The court still has the opportunity to permit or order evidence to be given in the old way. A common situation in which this arises is in the context of civil fraud. Since I undertake a considerable amount of civil fraud work, I have therefore have the opportunity to compare the old and new systems and this has very much informed the view which I have taken.
Despite the CPR, legal costs continue to rise. Although the suggestion is that a witness statement should be in the words of the witness not those of the lawyer, in practice given that it is treated as the words of witness this ends up being a principle which is universally flouted. The amount of time spent by lawyers in crafting and polishing such statements to give the precise nuances which are consistent with what witness says that are most favourable to their side’s case, takes up an enormous time and generates huge costs. This is worthwhile for the parties because these will be treated as the words of the witness.
You learn a lot from how a witness speaks. I do not mean his or her accent, but the tone, the precise choice of words, the interplay of the words and the facial expressions. When you hear a witness taken through their evidence it is usually a good barometer of truthfulness and a good indication of those areas where the witness is not really clear. All that is buried under the lawyer-speak of the typical witness statement in the normal civil trial these days. It hinders the truthful and protects the mendacious. It gives a real advantage for those rich enough to be able to have their lawyers spend a great deal of time on the statements.

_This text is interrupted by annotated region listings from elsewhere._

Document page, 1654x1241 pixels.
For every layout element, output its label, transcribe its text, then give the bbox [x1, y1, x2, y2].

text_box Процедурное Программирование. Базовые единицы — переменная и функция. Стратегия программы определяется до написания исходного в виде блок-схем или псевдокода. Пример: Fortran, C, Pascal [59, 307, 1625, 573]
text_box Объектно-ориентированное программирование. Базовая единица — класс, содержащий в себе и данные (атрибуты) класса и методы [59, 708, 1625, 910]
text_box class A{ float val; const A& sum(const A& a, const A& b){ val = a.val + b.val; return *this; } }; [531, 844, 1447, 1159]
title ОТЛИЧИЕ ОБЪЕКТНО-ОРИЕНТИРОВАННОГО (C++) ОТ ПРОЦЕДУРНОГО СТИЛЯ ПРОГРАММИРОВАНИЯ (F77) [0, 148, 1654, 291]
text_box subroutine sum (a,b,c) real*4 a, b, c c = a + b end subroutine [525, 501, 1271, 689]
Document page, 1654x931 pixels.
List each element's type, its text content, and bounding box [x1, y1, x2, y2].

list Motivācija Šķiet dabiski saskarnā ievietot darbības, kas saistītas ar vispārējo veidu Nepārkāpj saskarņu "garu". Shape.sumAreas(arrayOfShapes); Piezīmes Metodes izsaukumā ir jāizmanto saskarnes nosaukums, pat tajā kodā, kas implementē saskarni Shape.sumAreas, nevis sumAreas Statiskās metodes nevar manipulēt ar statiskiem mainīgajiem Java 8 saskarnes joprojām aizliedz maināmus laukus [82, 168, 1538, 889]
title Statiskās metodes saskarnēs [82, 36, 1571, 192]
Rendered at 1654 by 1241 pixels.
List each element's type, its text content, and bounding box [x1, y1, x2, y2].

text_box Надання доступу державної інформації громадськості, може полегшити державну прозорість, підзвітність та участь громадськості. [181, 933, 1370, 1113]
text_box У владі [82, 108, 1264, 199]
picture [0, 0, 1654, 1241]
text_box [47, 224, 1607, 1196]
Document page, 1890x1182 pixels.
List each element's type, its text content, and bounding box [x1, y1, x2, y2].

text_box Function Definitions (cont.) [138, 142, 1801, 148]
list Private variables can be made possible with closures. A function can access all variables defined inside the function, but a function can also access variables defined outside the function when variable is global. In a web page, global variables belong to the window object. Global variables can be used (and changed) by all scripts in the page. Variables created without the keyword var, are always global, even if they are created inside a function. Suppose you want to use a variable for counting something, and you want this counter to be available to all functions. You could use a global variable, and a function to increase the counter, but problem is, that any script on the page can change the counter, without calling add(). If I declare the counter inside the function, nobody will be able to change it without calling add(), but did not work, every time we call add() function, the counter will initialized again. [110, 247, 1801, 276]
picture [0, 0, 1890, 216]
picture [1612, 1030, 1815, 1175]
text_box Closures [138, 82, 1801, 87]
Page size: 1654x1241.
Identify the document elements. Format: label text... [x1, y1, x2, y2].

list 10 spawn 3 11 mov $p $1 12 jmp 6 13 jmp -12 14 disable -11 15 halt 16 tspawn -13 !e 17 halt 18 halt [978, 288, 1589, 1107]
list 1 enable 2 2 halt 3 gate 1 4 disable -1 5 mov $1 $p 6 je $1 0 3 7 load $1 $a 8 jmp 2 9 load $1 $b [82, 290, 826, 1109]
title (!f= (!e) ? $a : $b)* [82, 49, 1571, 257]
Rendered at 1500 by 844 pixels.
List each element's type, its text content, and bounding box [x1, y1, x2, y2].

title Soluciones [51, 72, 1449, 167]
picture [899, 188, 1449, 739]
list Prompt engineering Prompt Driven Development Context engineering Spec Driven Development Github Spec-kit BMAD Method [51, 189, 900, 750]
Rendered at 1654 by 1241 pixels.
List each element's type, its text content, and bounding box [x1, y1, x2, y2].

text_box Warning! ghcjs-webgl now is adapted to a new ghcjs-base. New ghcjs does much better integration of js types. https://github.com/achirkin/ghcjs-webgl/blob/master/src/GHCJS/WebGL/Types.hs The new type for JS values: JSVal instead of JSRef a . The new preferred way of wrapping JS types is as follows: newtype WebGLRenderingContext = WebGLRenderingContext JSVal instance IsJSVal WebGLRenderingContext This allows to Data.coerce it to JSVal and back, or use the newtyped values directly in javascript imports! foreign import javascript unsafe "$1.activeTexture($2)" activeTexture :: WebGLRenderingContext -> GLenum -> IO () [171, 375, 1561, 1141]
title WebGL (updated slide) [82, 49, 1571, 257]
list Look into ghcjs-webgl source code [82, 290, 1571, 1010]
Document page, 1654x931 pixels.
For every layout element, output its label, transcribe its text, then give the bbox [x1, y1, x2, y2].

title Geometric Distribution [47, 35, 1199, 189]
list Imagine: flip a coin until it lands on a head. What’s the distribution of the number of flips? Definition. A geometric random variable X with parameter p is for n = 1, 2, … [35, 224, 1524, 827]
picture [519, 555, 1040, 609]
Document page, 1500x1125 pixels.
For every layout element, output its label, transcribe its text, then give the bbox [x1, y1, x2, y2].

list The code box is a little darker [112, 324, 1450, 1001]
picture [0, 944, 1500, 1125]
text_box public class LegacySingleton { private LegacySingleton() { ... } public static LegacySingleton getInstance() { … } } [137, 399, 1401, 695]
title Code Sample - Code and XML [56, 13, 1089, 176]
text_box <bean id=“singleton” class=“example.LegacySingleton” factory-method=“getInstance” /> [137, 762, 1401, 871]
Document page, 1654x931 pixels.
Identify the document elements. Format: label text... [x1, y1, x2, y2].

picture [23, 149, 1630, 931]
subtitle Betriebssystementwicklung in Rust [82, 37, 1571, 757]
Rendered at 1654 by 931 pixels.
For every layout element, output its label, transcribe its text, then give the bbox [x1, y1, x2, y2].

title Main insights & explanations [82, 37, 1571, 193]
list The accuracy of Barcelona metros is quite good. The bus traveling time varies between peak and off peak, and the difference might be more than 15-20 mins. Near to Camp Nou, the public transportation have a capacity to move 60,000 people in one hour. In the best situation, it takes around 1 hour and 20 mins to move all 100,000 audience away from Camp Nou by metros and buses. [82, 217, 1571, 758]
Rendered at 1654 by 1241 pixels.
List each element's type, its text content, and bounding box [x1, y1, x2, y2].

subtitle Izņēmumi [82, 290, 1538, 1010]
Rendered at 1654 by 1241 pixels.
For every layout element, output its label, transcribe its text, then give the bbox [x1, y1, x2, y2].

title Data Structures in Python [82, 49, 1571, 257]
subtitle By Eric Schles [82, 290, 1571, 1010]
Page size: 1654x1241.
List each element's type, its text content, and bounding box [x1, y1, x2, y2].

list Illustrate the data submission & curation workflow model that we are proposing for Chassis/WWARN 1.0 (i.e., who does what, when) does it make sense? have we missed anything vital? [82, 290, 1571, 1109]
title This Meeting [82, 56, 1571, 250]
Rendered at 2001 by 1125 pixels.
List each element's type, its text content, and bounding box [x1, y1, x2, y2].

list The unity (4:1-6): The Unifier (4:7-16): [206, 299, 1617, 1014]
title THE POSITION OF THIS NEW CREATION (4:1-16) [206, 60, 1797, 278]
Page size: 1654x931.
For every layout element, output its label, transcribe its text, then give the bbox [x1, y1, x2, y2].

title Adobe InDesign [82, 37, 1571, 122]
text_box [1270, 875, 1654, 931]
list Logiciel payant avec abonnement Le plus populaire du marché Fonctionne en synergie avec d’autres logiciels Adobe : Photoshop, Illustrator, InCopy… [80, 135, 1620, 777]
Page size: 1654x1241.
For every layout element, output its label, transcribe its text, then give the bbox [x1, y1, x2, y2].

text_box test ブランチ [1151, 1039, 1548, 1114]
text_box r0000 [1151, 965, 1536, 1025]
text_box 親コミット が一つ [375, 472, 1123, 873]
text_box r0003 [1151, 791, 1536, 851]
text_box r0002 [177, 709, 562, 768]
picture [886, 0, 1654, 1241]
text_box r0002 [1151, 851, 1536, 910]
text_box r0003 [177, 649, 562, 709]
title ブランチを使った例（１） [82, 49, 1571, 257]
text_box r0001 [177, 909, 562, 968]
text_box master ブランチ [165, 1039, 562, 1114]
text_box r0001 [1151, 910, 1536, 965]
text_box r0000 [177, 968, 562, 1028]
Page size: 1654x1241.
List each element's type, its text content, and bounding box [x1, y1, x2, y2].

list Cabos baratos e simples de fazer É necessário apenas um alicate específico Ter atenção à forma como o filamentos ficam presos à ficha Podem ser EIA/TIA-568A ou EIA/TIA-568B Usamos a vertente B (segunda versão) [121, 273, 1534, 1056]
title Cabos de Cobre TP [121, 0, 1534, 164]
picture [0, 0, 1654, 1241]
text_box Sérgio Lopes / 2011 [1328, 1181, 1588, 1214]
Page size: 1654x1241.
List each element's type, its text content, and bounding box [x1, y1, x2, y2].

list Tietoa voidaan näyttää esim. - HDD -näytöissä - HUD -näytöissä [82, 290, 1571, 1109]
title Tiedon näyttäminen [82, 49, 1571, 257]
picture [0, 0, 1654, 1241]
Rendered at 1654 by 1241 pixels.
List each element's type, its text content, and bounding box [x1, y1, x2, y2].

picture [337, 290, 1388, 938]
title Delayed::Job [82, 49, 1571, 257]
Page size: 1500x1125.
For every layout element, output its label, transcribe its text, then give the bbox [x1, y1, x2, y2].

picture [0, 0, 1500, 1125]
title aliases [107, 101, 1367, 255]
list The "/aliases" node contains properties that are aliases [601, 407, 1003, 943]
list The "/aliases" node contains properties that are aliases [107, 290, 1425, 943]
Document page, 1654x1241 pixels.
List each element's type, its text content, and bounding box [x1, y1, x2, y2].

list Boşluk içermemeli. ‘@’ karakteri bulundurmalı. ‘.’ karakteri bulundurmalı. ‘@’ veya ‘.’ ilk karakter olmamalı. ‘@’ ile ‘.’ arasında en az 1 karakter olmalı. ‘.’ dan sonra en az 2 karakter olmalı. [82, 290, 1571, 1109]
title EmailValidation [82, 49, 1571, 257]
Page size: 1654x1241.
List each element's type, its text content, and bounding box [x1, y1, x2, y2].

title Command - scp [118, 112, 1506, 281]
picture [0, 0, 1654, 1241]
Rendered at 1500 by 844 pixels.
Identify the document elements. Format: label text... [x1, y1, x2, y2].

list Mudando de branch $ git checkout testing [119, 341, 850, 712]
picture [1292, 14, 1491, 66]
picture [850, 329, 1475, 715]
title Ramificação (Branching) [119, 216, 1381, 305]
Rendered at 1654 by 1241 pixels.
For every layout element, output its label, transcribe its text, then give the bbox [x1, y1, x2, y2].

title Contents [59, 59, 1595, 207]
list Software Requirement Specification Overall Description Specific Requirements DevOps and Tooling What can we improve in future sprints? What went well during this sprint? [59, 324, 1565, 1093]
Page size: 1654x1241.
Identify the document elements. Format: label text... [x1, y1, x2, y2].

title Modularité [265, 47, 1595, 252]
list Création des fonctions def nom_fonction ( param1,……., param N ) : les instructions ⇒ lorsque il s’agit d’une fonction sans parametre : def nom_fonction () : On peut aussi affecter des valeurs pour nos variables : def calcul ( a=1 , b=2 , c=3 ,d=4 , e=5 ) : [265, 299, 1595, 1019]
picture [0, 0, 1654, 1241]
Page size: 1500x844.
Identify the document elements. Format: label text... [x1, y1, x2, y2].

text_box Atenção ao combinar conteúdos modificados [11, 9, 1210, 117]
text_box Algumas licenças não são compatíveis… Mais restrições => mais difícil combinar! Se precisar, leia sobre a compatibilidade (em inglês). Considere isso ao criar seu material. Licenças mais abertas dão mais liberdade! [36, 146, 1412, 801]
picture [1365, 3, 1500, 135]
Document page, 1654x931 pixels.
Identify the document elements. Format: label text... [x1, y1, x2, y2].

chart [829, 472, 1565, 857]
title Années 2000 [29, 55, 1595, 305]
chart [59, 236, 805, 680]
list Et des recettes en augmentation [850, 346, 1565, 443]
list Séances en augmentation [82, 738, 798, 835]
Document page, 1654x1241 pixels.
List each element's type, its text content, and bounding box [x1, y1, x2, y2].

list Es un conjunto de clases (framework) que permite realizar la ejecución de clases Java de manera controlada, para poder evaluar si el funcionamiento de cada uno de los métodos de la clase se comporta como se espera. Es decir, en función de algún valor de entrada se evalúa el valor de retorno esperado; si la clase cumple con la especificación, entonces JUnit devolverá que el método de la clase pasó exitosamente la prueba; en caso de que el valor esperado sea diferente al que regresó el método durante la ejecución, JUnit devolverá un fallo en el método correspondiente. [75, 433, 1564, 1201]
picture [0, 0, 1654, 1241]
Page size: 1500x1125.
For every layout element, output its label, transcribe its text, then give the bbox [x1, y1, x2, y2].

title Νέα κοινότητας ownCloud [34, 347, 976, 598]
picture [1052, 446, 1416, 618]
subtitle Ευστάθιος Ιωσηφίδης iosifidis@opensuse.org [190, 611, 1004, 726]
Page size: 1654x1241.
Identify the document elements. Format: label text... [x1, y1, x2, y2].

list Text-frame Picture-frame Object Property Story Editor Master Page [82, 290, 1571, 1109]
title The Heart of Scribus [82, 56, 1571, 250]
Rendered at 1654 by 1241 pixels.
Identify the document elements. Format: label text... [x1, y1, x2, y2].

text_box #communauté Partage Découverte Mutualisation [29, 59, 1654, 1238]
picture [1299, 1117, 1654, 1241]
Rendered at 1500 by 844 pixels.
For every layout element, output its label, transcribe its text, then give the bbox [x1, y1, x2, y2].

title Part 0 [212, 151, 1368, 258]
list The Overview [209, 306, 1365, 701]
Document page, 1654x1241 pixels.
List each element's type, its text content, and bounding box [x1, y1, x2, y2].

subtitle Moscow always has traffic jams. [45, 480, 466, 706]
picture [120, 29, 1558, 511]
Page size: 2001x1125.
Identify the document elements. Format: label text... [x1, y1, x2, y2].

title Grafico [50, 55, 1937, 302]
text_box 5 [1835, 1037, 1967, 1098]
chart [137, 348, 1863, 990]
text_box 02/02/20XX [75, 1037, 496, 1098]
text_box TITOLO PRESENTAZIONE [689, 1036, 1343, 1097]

Imagine if instead witness statements were exchanged, could be read by the judge, but were to be a summary of their evidence in the words of the witness. Parties could be penalised for without notice leading evidence in chief of any substance which was not contained in the statements. Parties could have their costs of preparation of the witness statement disallowed if it was apparent having heard the evidence in chief that the witness statements were not truly reflective of the words of the witness. Witness statements would become much shorter. Costs would be reduced. Although trials might frequently last a little longer, it may be that faced with evidence having to be adduced in this way, more trials would settle.
Ultimately the most important consideration is that this will then be more likely to lead to a just result and be likely to produce greater equality of arms between those with plenty of money and those with not so much. Trials, and evidence, should be about recollection, and veracity, not who can afford the best gloss on it by their lawyers.